Oireachtas Joint and Select Committees

Wednesday, 20 September 2017

Committee on Budgetary Oversight

Ex-ante Scrutiny of Budget 2018: Nevin Economic Research Institute, Irish Congress of Trade Unions, Irish Tax Institute and Chambers Ireland

9:00 am

Dr. Tom McDonnell:

There has been a great deal of research from the United States on this issue. It is probably fruitless to look at cross-country comparisons because the marginal tax rate is one of thousands of factors that affect employment rates within countries. It is more useful to look at a single country over time. In the United States, there have been fairly dramatic increases and decreases in the marginal tax rate over more than a century. Over that time, there has been no relationship between marginal tax rates and economic growth or employment growth. In fact, the golden era of the United States between 1945 and 1973 was the period when marginal tax rates were at their highest. That is a fact, but it does not mean there is a causative relationship. The literature suggests that whether a country has a tax burden of 20%, as it is in the United States, or of 50% to 55%, as it is in Denmark, makes very little overall difference to economic growth in the long run.
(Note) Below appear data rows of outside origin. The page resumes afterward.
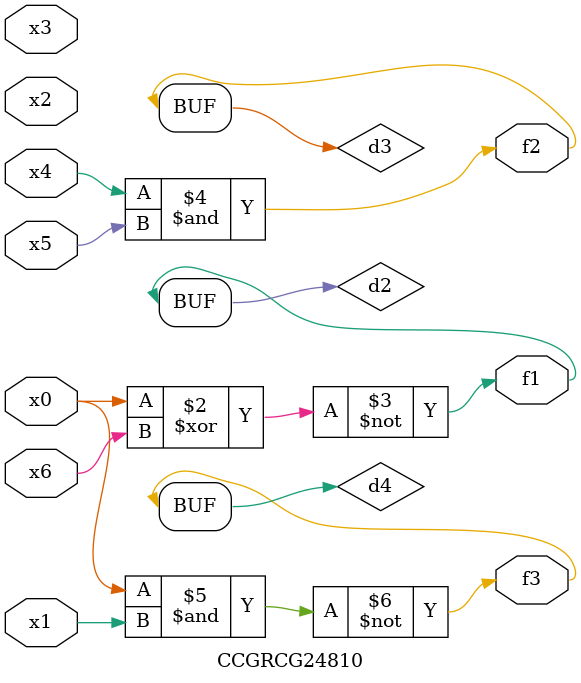
<source format=v>
module CCGRCG24810(
	input x0, x1, x2, x3, x4, x5, x6,
	output f1, f2, f3
);

	wire d1, d2, d3, d4;

	nor (d1, x0);
	xnor (d2, x0, x6);
	and (d3, x4, x5);
	nand (d4, x0, x1);
	assign f1 = d2;
	assign f2 = d3;
	assign f3 = d4;
endmodule

</source>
While the composition is obviously important, other factors, including the productivity of the economy, are much more relevant. Therefore, our emphasis is on things like child care, education, infrastructure and research and development, which are the things that will generate long-run economic growth and the accruals in well-being and quality of life that will follow. The marginal tax rate kicks in at a very low point in Ireland. That is correct. It is just a fact. However, the effective rate is not high. It is low because we have a very generous system of tax credits.